The study, published in PLOS ONE, showed valproic acid (VPA) use was associated with a 25% reduced risk of COVID-19 infection in exact-matched multivariate analysis.

Among COVID-19–positive patients, VPA use was associated with a:

• 12% to 15% reduction in emergency room visits
• 17% to 45% reduction in hospital admissions
• 33% to 39% reduction in mechanical ventilation use
• 14% to 16% reduction in intensive care unit admissions.

Researchers utilized data from the Optum electronic medical records dataset, which included 405,234 COVID-19–positive patients and 2,717,216 COVID-19–negative patients. The COVID-19–positive cohort had a mean age of 48.7 years; 42.6% of patients were male and 57.4% were female. Logistic regression models adjusted for demographics and comorbidities were used to calculate the odds ratios for COVID-19 positivity and clinical outcomes. Comorbidities among COVID-19–positive patients included cancer (8%), diabetes mellitus (21.7%), and chronic obstructive pulmonary disease (29.9%).

Rsearchers also explored VPA’s potential antiviral mechanisms through in vitro experiments.
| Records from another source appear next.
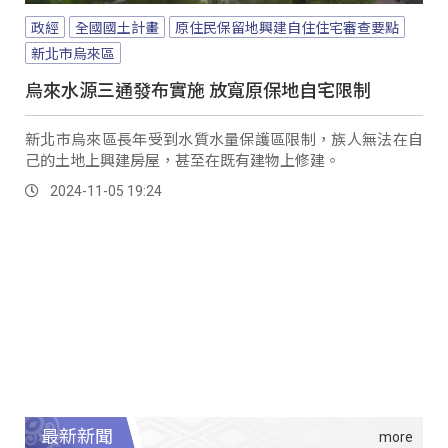
政經
全國國土計畫
原住民保留地興建自住住宅審查要點
新北市烏來區
烏來水源三通發布實施 放寬原保地自宅限制
新北市烏來區長年受到水質水量保護區限制，族人無法在自
己的土地上興建房屋，甚至在既有建物上修建。
2024-11-05 19:24
最新新聞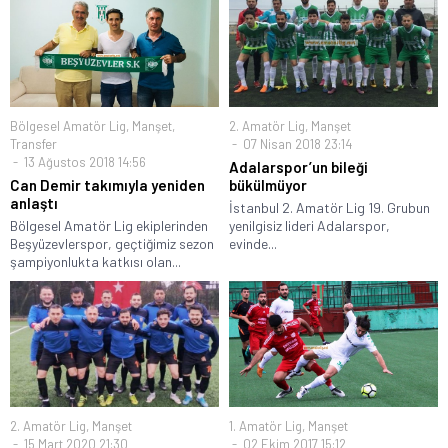
Bölgesel Amatör Lig
,
Manşet
,
2. Amatör Lig
,
Manşet
Transfer
07 Nisan 2018 23:14
13 Ağustos 2018 14:56
Adalarspor’un bileği
Can Demir takımıyla yeniden
bükülmüyor
anlaştı
İstanbul 2. Amatör Lig 19. Grubun
Bölgesel Amatör Lig ekiplerinden
yenilgisiz lideri Adalarspor,
Beşyüzevlerspor, geçtiğimiz sezon
evinde...
şampiyonlukta katkısı olan...
2. Amatör Lig
,
Manşet
1. Amatör Lig
,
Manşet
15 Mart 2020 21:30
02 Ekim 2017 15:12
Although initial tests showed VPA’s antiviral activity at high concentrations, the IC₅₀ for viral inhibition decreased significantly when cells were pre-incubated with VPA. Further experiments revealed that combining VPA with the omega-3 fatty acid docosahexaenoic acid (DHA) reduced the IC₅₀ of VPA by nearly 10-fold—indicating a synergistic antiviral effect.

RNA sequencing revealed that VPA altered the expression of over 2,000 genes involved in viral replication and immune responses. The combination of VPA and DHA further enhanced the antiviral effects by modulating pathways such as Oxidative Phosphorylation and Sirtuin Signaling.
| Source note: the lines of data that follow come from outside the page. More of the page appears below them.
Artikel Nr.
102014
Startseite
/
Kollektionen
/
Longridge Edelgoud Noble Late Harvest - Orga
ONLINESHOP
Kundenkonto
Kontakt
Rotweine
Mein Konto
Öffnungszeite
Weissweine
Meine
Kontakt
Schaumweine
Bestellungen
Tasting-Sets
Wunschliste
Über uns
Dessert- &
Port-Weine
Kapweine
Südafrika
Despite the promising findings, the study’s observational nature limits the ability to establish causality. Furthermore, patient VPA serum levels were not available, preventing a detailed dose-response analysis. In a separate national dataset, the average serum VPA level was found to be 56.7 μg/mL, with less than 25% of patients achieving levels ≥80 μg/mL (~0.55 mM).

The study authors concluded, "These studies lay the groundwork for further clinical evaluation of VPA + DHA for treating coronaviruses in general, and provide the additional foundation for combination therapeutics of polyunsaturated fatty acids and histone deacetylase inhibitors."

The authors have declared that no competing interests exist.